Despite concerns of a recession, a banking crisis, and soaring Treasury yields, U.S. stocks have defied the odds and surged 20% last week since their October lows. This remarkable rise meets the definition of a bull market.
On October 12, 2022, the benchmark S&P 500 index hit a low of 3,577.03, dropping 25% from its all-time high due to aggressive interest rate increases by the Federal Reserve to combat high inflation.
However, the economic outlook and the nearing end of the rate hiking cycle have instilled growing optimism among investors.
Following a slump caused by the US jobless claims report, the Dollar Index (DXY) has marginally recovered on Friday morning.
The attention now turns to next week’s high-impact US releases, including the US Consumer Price Index (CPI) and the Federal Reserve’s interest rate decision.
The short-term market direction will largely depend on the CPI, as recent data indicates a slowdown in the US economy.
If inflation comes in higher than expected, it may affect other data releases and increase expectations for further tightening by the Fed.
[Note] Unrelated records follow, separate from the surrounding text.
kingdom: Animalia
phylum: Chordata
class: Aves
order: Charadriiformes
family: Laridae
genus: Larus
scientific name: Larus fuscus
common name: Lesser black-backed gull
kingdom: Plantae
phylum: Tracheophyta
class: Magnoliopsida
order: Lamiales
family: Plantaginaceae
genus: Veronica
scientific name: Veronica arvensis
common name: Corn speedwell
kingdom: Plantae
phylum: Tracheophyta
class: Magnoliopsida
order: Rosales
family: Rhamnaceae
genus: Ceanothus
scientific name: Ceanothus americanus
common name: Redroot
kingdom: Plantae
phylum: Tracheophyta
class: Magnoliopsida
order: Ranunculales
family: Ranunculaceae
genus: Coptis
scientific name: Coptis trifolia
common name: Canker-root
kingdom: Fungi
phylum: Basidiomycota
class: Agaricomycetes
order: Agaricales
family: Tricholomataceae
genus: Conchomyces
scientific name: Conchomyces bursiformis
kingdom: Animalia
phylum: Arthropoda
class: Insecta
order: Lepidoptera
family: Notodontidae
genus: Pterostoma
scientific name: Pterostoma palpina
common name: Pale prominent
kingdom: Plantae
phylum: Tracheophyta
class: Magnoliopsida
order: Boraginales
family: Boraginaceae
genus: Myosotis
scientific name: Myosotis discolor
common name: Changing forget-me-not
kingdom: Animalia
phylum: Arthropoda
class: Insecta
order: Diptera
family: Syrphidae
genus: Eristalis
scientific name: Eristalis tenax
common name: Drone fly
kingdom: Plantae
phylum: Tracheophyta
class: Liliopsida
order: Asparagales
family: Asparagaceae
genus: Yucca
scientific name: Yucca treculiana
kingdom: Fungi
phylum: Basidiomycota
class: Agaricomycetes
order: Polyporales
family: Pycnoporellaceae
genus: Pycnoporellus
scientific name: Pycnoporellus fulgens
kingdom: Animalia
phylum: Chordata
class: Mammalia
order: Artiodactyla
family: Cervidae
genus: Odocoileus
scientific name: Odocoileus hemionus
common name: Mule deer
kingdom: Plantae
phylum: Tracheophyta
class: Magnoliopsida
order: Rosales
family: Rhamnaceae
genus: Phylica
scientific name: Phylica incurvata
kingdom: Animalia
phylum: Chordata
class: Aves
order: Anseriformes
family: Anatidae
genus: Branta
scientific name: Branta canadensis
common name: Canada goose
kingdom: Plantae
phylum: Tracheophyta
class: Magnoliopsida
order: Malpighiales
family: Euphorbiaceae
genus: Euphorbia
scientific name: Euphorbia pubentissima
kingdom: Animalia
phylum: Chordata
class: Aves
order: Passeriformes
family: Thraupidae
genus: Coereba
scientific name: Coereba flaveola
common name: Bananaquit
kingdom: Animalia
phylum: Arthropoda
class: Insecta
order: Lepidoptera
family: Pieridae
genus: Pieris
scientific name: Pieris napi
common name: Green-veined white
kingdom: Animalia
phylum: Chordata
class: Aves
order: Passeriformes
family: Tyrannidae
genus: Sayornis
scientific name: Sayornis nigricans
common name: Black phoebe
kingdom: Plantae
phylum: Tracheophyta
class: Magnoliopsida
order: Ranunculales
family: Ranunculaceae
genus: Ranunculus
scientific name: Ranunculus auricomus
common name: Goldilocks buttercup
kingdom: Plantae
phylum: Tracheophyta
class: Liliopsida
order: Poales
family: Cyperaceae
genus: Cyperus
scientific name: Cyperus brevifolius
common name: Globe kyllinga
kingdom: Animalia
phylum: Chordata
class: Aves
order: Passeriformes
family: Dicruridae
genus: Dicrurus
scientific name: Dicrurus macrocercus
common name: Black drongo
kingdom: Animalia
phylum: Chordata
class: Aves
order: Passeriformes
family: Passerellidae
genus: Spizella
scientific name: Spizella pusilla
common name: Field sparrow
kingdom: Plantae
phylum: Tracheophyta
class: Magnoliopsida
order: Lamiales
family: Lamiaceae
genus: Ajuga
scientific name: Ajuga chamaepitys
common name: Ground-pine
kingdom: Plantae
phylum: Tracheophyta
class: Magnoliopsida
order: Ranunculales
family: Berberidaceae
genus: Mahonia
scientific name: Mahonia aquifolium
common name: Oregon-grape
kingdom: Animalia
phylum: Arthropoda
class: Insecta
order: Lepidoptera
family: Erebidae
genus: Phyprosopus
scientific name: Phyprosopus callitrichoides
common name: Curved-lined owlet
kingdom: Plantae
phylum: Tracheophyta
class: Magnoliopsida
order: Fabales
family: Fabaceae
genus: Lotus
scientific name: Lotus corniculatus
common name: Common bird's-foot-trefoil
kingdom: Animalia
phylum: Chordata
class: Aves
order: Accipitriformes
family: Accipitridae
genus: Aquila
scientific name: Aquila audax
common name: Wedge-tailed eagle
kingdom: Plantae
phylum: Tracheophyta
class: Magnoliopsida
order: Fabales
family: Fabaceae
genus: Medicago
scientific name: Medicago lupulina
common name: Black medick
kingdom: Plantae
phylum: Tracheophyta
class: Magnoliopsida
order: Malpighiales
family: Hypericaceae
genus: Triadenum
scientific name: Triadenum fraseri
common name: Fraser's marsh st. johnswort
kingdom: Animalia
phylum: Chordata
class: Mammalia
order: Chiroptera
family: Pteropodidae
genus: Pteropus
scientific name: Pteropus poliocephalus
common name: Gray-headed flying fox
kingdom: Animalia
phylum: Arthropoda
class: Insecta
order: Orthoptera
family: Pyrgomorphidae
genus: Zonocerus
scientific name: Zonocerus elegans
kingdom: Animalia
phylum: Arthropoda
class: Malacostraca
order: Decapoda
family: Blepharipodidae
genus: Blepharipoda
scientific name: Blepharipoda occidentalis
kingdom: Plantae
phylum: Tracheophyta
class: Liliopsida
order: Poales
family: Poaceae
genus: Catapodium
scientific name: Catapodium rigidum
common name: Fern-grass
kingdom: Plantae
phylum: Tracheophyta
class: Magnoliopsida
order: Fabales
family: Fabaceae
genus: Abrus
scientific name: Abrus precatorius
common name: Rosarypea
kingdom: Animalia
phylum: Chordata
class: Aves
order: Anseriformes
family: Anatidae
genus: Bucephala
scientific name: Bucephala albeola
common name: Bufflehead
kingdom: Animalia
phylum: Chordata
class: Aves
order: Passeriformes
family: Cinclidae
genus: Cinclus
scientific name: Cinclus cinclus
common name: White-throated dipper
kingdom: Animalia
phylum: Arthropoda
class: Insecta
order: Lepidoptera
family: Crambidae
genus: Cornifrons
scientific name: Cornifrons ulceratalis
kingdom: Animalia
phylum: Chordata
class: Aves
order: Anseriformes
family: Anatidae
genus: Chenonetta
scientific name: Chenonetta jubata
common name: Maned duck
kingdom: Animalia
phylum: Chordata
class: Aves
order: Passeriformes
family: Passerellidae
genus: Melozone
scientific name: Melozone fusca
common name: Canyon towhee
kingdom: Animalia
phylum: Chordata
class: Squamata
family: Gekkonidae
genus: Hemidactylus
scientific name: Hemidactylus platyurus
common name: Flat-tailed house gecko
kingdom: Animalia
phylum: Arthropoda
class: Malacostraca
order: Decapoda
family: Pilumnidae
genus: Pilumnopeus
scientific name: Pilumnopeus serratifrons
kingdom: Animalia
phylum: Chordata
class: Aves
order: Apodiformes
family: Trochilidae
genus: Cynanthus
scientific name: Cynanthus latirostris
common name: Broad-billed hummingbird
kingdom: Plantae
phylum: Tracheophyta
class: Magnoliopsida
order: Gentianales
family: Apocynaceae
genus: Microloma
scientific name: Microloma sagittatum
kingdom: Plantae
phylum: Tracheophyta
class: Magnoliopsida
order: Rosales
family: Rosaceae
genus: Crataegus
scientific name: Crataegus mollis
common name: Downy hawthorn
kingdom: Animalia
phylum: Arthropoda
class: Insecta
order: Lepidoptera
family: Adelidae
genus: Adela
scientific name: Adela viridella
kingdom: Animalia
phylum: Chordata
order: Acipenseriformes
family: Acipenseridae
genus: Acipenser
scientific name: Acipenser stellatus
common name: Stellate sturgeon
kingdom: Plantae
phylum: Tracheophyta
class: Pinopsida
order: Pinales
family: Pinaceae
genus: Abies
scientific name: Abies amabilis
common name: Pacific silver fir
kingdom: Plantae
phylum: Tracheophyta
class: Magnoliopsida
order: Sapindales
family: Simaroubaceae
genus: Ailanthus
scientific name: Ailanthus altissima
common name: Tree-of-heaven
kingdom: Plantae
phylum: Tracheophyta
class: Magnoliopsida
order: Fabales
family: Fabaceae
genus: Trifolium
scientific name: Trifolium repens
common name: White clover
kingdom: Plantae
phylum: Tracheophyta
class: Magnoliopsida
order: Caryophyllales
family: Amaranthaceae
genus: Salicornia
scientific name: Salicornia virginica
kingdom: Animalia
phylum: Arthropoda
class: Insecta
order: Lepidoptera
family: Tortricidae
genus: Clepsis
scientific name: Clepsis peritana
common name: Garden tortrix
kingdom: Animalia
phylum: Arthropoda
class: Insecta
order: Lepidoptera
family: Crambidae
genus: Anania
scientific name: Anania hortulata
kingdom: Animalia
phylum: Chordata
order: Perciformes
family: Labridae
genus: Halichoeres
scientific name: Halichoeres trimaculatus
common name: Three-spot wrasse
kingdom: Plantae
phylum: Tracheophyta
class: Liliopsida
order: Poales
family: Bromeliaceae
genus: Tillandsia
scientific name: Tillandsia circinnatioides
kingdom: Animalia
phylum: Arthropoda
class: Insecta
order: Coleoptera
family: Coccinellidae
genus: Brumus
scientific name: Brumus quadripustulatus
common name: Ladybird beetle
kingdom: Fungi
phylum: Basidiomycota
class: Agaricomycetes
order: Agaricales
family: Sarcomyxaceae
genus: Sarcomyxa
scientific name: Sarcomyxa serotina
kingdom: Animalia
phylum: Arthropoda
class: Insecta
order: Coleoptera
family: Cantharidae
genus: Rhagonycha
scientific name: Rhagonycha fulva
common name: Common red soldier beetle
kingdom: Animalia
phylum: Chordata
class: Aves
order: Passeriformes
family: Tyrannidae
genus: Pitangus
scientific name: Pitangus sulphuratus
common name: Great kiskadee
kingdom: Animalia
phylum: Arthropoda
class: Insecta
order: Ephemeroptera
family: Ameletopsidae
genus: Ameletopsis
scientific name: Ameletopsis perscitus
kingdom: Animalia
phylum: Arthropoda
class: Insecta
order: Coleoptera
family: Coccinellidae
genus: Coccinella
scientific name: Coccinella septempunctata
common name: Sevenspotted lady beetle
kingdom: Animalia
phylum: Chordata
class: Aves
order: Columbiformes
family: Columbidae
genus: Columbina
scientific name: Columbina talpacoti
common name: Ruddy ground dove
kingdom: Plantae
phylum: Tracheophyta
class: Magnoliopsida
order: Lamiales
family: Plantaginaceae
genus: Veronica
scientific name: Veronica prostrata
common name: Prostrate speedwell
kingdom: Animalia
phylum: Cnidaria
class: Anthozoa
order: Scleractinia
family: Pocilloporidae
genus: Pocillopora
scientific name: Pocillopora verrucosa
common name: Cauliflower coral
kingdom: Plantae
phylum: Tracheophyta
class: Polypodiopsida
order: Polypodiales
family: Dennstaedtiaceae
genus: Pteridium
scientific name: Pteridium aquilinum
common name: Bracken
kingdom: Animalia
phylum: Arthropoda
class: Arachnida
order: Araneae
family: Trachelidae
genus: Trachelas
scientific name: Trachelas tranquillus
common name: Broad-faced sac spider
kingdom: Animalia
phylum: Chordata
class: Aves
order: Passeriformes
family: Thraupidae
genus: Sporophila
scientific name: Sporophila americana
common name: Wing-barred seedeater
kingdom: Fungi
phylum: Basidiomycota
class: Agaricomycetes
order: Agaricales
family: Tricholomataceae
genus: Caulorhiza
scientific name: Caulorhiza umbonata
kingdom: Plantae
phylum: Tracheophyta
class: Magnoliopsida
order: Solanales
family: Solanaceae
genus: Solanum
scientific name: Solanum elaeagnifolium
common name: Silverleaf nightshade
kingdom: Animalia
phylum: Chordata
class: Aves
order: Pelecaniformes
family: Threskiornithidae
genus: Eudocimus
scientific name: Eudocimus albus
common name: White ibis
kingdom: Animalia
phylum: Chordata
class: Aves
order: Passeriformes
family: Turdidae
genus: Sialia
The euro zone officially entered a recession in the first quarter of this year, causing a shadow of doubt on economists’ expectations for the coming months.
Several eurozone economies, including Ireland, the Netherlands, Germany, and Greece, reported contractions in their economies during the first quarter. Consequently, the region as a whole experienced two consecutive quarters of negative GDP performance, officially entering a technical recession.
The European Central Bank (ECB), which has pursued a hawkish path over the past year and recently set its main rate at 3.25%, faces challenges in this underwhelming economic environment.
As the ECB’s meeting approaches, market players have priced in a 25 basis point hike. However, a weak economic performance might limit the ECB’s ability to further raise rates to combat inflation. Despite this, ECB officials have previously emphasized the importance of price stability, even if it means navigating through an economic slowdown.